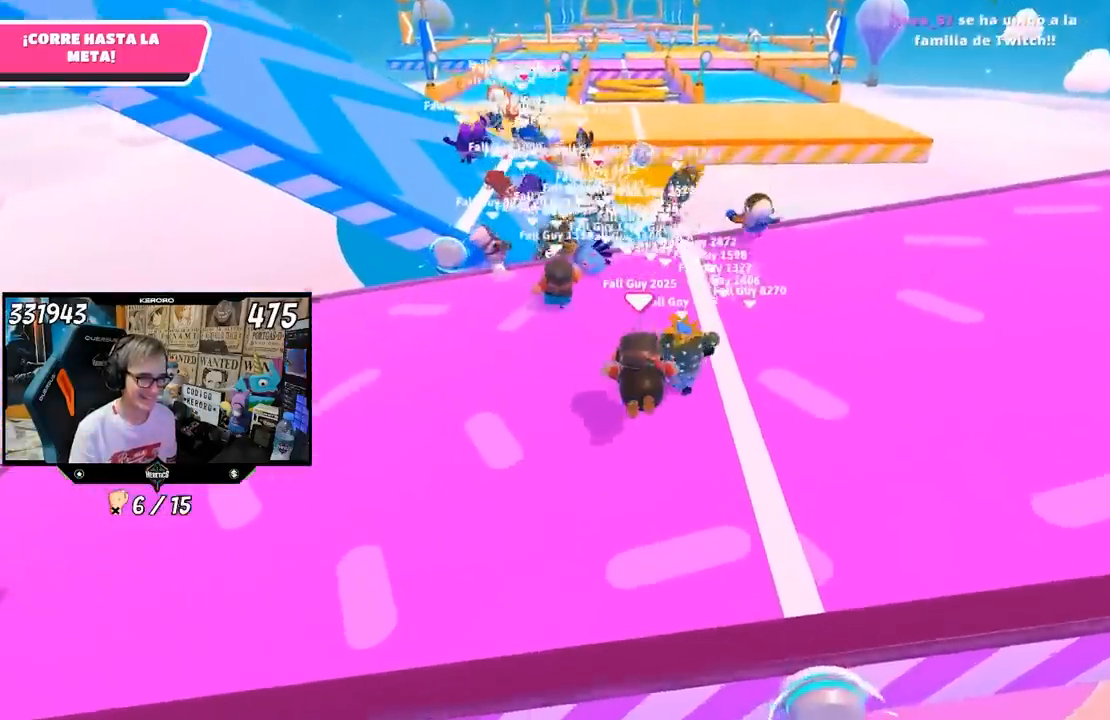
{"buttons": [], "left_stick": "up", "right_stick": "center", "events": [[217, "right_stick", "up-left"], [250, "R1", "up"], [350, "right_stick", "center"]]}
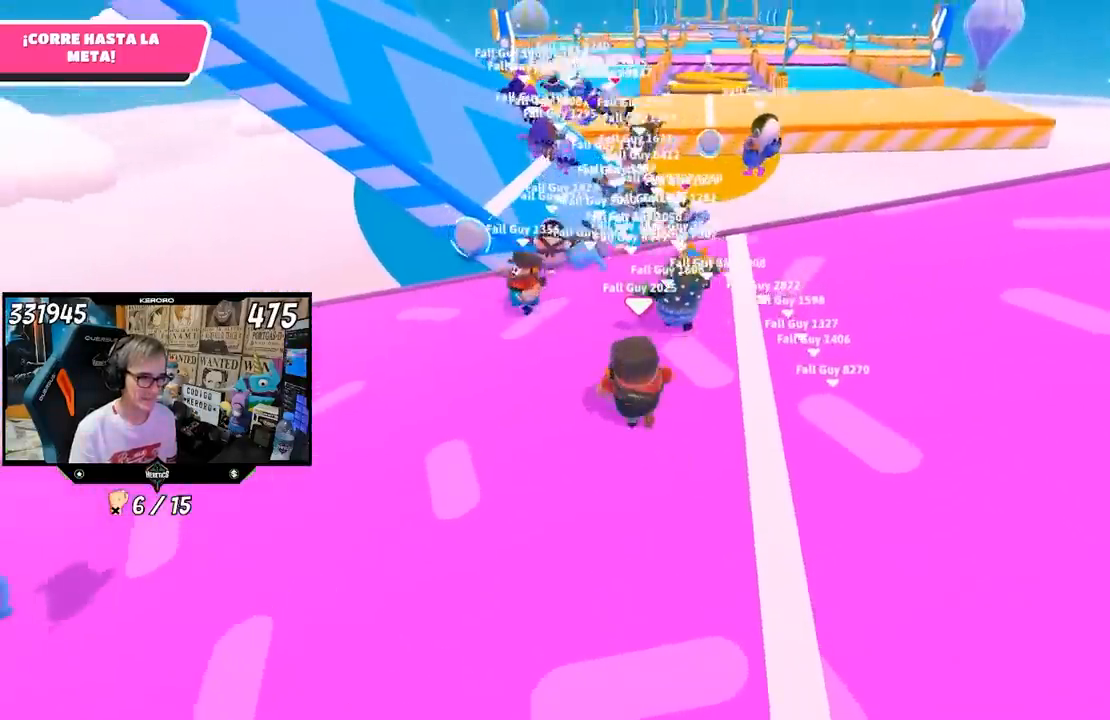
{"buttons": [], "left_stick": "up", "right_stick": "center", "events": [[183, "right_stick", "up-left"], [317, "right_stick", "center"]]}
--
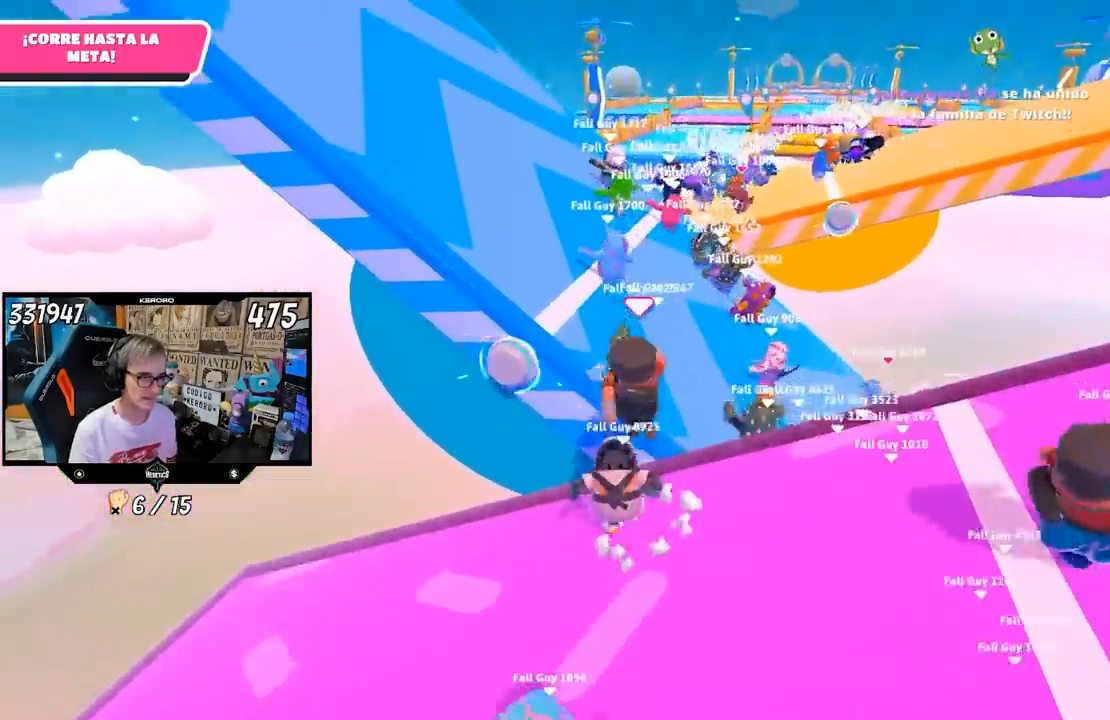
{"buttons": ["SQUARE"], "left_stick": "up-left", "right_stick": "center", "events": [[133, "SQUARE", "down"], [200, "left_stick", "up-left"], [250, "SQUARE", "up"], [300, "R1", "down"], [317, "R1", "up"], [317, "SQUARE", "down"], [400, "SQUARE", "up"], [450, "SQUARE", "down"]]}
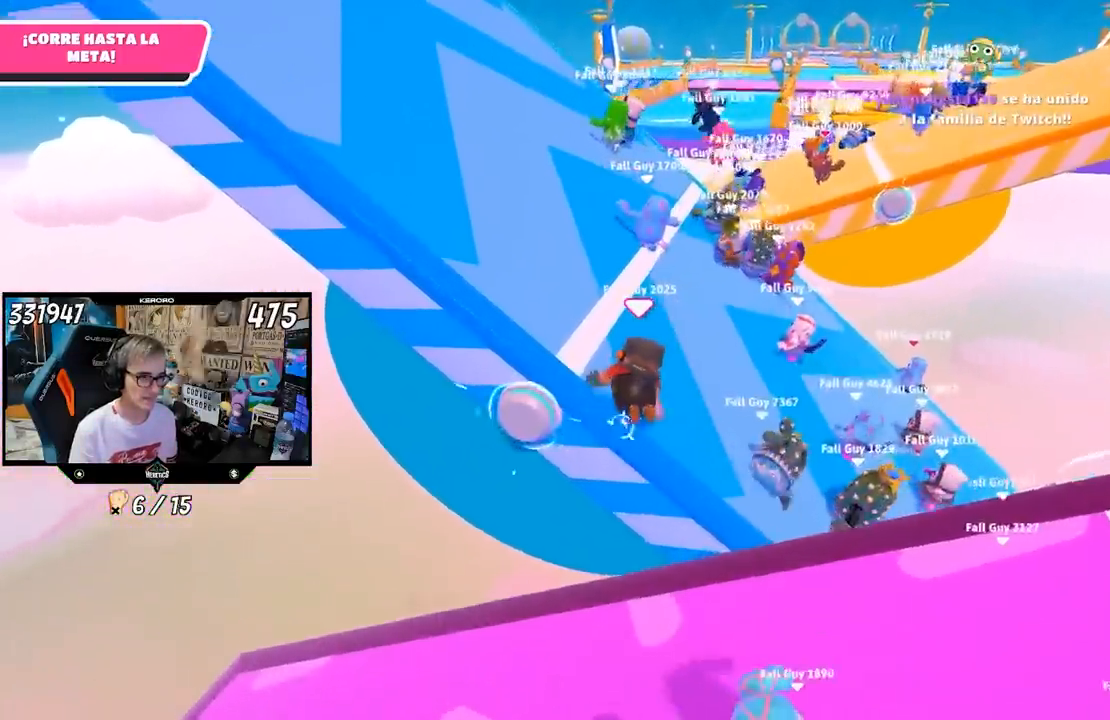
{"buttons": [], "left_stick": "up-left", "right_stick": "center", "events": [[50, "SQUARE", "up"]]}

TASK STATEMENT =
The lines you need are those holding the word "SQUARE"; copy each of them from the material above.

TASK SOLUTION =
{"buttons": ["SQUARE"], "left_stick": "up-left", "right_stick": "center", "events": [[133, "SQUARE", "down"], [200, "left_stick", "up-left"], [250, "SQUARE", "up"], [300, "R1", "down"], [317, "R1", "up"], [317, "SQUARE", "down"], [400, "SQUARE", "up"], [450, "SQUARE", "down"]]}
{"buttons": [], "left_stick": "up-left", "right_stick": "center", "events": [[50, "SQUARE", "up"]]}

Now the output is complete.